Copy all lines below that use the word "Padded".

##### The data

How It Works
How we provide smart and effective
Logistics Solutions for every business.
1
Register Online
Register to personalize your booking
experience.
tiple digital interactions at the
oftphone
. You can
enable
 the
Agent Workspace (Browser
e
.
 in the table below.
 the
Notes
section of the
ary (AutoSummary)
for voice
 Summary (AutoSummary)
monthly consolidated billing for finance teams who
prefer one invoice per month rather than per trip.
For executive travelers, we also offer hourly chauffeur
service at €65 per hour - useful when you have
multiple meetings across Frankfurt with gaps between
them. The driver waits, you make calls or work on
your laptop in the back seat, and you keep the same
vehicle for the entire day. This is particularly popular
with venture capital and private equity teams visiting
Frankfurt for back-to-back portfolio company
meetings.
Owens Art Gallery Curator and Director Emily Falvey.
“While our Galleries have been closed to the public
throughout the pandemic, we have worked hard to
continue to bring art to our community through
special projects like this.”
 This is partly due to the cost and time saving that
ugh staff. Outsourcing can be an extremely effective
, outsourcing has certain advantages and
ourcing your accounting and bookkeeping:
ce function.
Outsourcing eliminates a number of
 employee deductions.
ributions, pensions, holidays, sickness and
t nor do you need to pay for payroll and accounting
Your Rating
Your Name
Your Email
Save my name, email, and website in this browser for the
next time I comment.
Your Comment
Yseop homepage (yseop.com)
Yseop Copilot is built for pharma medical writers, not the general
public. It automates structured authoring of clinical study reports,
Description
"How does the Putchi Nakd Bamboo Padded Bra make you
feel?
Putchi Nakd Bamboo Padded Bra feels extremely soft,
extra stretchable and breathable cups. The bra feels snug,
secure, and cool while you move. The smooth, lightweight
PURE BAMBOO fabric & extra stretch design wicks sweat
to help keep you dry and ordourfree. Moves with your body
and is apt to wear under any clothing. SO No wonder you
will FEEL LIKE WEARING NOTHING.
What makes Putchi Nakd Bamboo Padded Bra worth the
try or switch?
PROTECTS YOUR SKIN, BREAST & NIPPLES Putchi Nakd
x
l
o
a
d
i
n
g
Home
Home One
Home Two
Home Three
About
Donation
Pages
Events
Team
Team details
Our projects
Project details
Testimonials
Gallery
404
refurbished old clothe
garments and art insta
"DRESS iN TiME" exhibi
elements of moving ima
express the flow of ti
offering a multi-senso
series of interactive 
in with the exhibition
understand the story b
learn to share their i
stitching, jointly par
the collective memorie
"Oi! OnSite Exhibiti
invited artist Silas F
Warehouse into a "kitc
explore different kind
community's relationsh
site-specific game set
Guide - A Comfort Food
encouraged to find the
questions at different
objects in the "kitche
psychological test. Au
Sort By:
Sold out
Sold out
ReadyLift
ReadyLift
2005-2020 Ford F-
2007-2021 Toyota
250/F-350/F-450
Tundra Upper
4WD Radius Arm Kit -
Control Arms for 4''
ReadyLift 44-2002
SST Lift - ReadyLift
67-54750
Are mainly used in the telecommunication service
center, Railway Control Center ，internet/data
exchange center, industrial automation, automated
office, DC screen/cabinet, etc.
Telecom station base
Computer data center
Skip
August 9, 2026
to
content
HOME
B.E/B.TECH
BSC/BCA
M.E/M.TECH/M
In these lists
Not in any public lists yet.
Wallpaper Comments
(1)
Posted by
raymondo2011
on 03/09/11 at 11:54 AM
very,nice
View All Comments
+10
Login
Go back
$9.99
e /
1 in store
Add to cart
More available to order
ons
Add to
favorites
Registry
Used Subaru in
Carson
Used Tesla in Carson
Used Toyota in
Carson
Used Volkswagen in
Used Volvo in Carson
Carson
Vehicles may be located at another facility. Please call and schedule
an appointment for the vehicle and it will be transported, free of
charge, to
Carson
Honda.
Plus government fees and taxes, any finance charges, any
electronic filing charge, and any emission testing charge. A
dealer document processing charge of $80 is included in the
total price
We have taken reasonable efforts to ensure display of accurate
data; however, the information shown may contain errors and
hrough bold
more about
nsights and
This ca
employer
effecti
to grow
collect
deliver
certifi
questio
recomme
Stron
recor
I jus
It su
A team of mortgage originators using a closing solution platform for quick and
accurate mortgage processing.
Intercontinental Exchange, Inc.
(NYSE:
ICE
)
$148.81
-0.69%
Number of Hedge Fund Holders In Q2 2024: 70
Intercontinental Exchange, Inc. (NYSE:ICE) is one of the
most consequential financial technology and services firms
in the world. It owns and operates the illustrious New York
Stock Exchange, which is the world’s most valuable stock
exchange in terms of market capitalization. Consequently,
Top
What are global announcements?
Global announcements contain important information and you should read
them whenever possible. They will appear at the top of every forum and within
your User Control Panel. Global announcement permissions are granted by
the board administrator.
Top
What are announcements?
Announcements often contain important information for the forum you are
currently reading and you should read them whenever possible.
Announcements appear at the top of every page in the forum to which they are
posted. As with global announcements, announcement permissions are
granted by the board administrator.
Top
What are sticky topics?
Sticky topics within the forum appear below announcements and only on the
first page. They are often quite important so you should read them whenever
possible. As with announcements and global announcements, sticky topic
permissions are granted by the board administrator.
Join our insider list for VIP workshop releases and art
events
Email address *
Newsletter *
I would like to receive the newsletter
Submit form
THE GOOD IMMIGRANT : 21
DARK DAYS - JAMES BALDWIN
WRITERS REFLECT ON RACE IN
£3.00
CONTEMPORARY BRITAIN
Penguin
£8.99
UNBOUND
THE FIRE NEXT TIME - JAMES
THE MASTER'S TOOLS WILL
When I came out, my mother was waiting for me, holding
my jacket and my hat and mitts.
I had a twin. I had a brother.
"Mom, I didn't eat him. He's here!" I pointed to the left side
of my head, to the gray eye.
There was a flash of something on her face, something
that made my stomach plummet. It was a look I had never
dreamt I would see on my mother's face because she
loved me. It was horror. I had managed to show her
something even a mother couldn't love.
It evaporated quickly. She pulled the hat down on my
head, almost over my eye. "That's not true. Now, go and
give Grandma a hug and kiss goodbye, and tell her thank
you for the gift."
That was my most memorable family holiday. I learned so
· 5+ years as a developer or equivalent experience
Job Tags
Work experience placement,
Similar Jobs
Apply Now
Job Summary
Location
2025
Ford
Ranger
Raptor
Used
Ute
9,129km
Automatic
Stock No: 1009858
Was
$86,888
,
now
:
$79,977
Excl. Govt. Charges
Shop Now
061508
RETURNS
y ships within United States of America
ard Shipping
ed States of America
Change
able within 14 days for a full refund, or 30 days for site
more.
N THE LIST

##########

# Solution to the exercise
"How does the Putchi Nakd Bamboo Padded Bra make you
Putchi Nakd Bamboo Padded Bra feels extremely soft,
What makes Putchi Nakd Bamboo Padded Bra worth the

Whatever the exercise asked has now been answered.